Nursing Homes Facing Life-or-Death Decisions in Power Blackouts

As the Pacific Gas & Electric Company in California tries to reduce wildfire risk by cutting power during times of high risk, care facilities like nursing homes are up against factors that could prove deadly to at-risk patients.

by Jim McKay / September 20, 2019
Medical personnel evacuate patients as the Feather River Hospital burns while the Camp Fire rages through Paradise, Calif., on Thursday, Nov. 8, 2018. Tens of thousands of people fled a fast-moving wildfire Thursday in Northern California, some clutching babies and pets as they abandoned vehicles and struck out on foot ahead of the flames that forced the evacuation of an entire town. AP/Noah Berger

California has thus far experienced a slow fire season and that’s good news to skilled nursing homes, those that care for people with dementia, medically fragile patients, who could be forced to evacuate or experience a blackout of power.

The Pacific Gas & Electric Company, along with Southern California Edison and San Diego Gas & Electric, have adopted plans to shut off electricity during times when the threat of wildfire is high. That could prove problematic for a number of nursing homes, which may have backup power for just six hours.

“These facilities are required to have a very minimal emergency preparedness standard within the building,” said Jason Belden, disaster preparedness manager for the California Association of Health Facilities. “They have a diesel generator, or a gas-powered generator, and it must power for at least six hours for emergency plugs, lighting and fire protection systems.”

But none of that pertains to the HVAC units or keeping medicine cool and food from spoiling, things that would be necessary if a facility were forced to shelter in place. Most of the facilities in California don’t have the physical capacity to stay “islanded” for multiple days, Beldon said.

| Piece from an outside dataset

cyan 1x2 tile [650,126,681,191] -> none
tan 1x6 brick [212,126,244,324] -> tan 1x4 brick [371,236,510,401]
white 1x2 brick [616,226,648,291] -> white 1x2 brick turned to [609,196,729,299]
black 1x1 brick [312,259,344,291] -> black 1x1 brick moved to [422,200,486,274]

As far as evacuating, there is a mortality factor related to evacuating patients in these facilities. Beldon cited studies from multiple disasters that showed 3 percent mortality within 30 days after evacuation and 5 to 10 percent within 90 days.

That means that in the first 30 days after an event, the normal mortality rate for that population would be “X” plus 3 percent with the evacuation. “We’re talking about reducing their lifespan rather than actually killing them,” Beldon said. “We’re straining them so bad that they can’t overcome that and can’t get better.”

He said those fatalities aren’t considered when calculating deaths that are a direct result of the disaster.  “We’re not really thinking of those a loss of life in a response to an event. Nobody is considering these things when we’re proactively cutting off the power.”

So, the choice to shelter in place or evacuate could be a perilous one, depending on the facility and the nature of the event. After Hurricane Irma passed through south Florida in September 2017, a nursing home with 150 patients lost power and tried to shelter in place. It was so hot that 12 of the patients died.

“You shelter in place until you can’t,” said Lindsay Anderson, research assistant professor at University of South Florida. On the other hand, sometimes these facilities are encouraged or even forced to evacuate by local authorities, and most aren’t equipped to do that and don’t get the necessary assistance to do it safely.

Many of the patients have dementia, many need specialized food or equipment, have medical regimens that need to be adhered to, and all that can go out the window in an evacuation. “They’re there for a reason and they need skilled care,” Anderson said.

As of January of this year, such facilities had to create plans for backup power, but some got waivers because of noise ordinances or other local restrictions. “There are places that have paid for these expensive generators and they still aren’t connected because of a problem with local approval,” said Kathryn Hyer, director of the Florida Policy Exchange Center on Aging at the University of South Florida. “It’s harder than you might think.”

Back in California, the Association of Health Facilities is urging those within these facilities to prepare for power shutdowns by to entering into memorandums of understanding with industrial contractors or people who can supply temporary cooling and temporary generators.

“If we get a big event, where we get multiple facilities contacted to shut off power, that may overwhelm a community or county’s ability to assist in keeping those folks sheltered in the buildings and we don’t want to move them if we don’t have to,” Beldon said.